Do you have concerns about using AI in your business?
If so, you're not alone.
Sources: Forrester/KPMG/Deloitte 2024-2025
A mid-sized legal firm with 50 staff and offices in six different UK locations faced growing concerns regarding data privacy when integrating AI into their workflows.
The firm relied heavily on Microsoft 365 for document management, client communications and legal research but was cautious about using AI-powered tools like Co-Pilot due to potential risks of exposing confidential client information.
Legal professionals handle highly sensitive data, including case details, client records, and priveleged communications. Any expsoure of such information to AI systems, whether internally or externally, could lead to compliance violations and loss of client trust.
Given these concerns, the firm sought a solution that would allow them to harness AI efficiencies while ensuring complete control over data privacy.
Additionally, the firm was concerned that competitors were ahead in AI implementation, potentially giving them an edge in efficiency and client service. To stay competitive and future-proof their operations, they aimed to increase their output, with a projected 40% expansion of their client portfolio over the next year.
The firm identified several key challenges in adopting AI securely:
Data Sensitivity: Legal professionals manage highly confidential client data that must remain protected.
Compliance & Regulation: Adherence to UK GDPR and Law Society guidelines was crucial.
AI Trust Issues: There were concerns about AI models inadvertently learning from or storing sensitive case information.
Seamless Integration: The firm needed a tool that would work harmoniously with their legal case management systems without disrupting workflows.
Balancing AI Benefits & Risks: While AI could enhance research and document drafting, privacy risks made the firm hesitant to fully integrate these tools.

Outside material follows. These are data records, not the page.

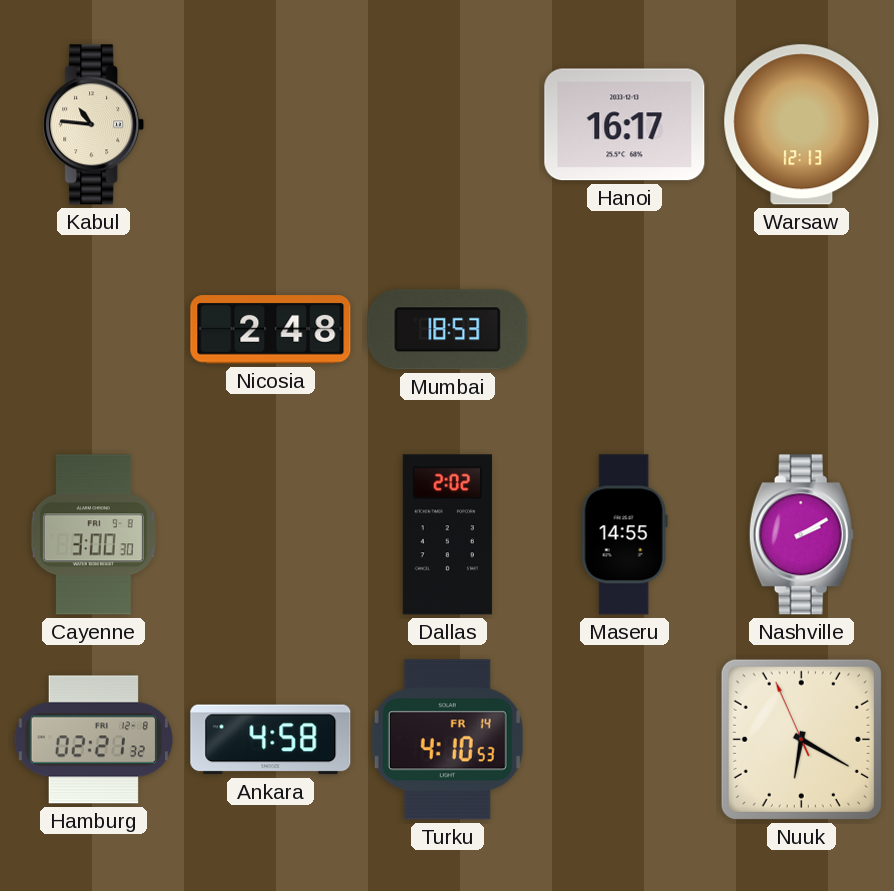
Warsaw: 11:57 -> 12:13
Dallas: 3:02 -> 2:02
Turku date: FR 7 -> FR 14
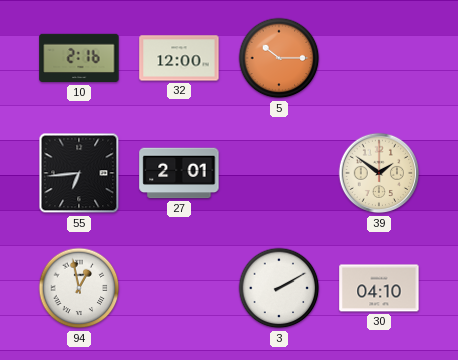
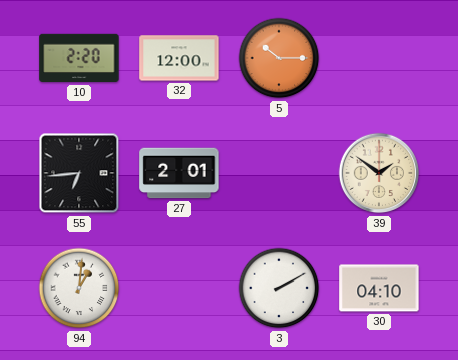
10: 2:16 -> 2:20
94: 12:58 -> 1:01
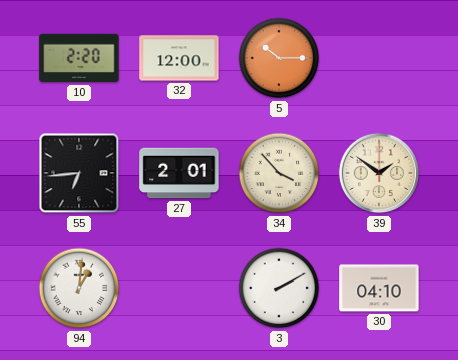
34: none -> 3:53
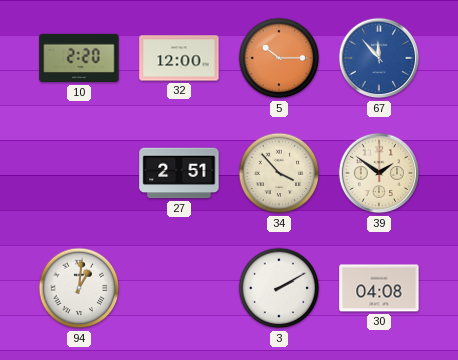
67: none -> 11:53
55: 6:44 -> none
27: 2:01 -> 2:51
30: 04:10 -> 04:08
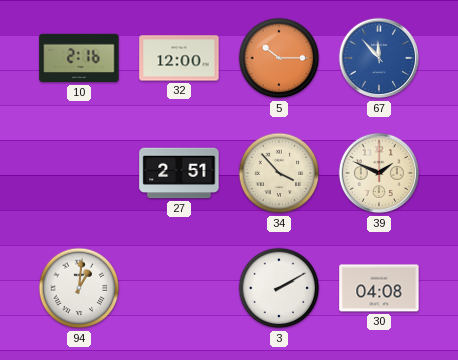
10: 2:20 -> 2:16
39: 1:51 -> 1:49
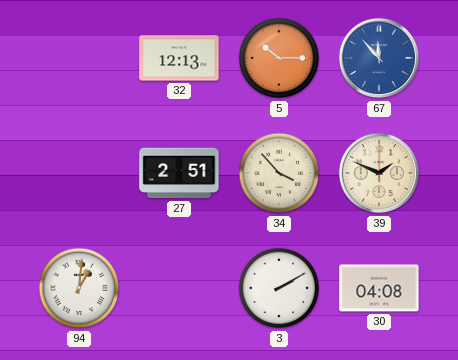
10: 2:16 -> none
32: 12:00 -> 12:13
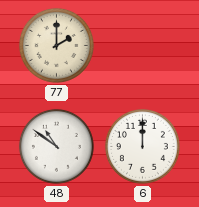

To address these concerns, the legal firm selected SELF as its self-hosted AI platform for the following reasons:
Self-Hosted AI Model: A configurable, on-premise, interactive platform with persistent memory and preference management, ensuring full control over AI processing and data security, eliminating reliance on externally accessed AI providers.
Zero-Knowledge Architecture: Ensuring that no external platforms are learning from legal data.
Compute Power Guidance: As the firm lacked the necessary cloud/hardware/software to run a self-hosted AI, SELF provided clear and concise guidance on acquiring the right infrastructure.
Authentic Industry Expertise: SELF was founded by an internationally recognised thought leader and author on privacy and data ethics, providing comfort that the underlying purpose of SELF is aligned with the motivations of the firm.
The legal firm implemented SELF in three stages over 20 weeks:
Discovery Phase (Weeks 1-4)
A discovery call identified the firm's AI needs and privacy concerns.
A virtual workshop helped define goals, such as integrating AI into legal research and document review workflows.
Budgeting & Maintenance Plan: The firm allocated a portion of its annual tech budget to ensure a cost-efficient implementation plan.
Configuration Phase (Weeks 5-14)
SELF developed the AI with the firm’s branding, legal terminology, and case-handling methodologies.
The AI was trained on legal documents, enabling it to assist lawyers with case research while maintaining privacy safeguards.
The firm’s IT team worked with the SELF Tech team to set up the necessary compute power required to host the AI in-house.
Integration Phase (Weeks 15-20)
The AI was deployed within the firm’s document management and case research systems.
Staff were trained on how to update AI knowledge with new case law and legal precedents.
The final system was tested and fine-tuned before the full launch.
By choosing SELF, the legal firm achieved:
4x Faster Document Review & Generation: AI-assisted legal research and document drafting reduced workload and improved efficiency across the firm.
Complete Compliance Confidence: Lawyers could use AI confidently, knowing all interactions remained within data protection regulations and never left the firm’s on-premises environment.
30% Cost Savings: Compared to other AI providers, SELF saved a substantial volume of expenses, allowing funds to be reallocated elsewhere.
Example Case Study:Conclusion
For legal firms, data privacy is paramount. By implementing SELF as a self-hosted AI solution, the law firm successfully harnessed AI’s potential while safeguarding client confidentiality.
As AI adoption in the legal industry grows, such solutions will become increasingly vital to ensuring compliance, trust, and operational efficiency.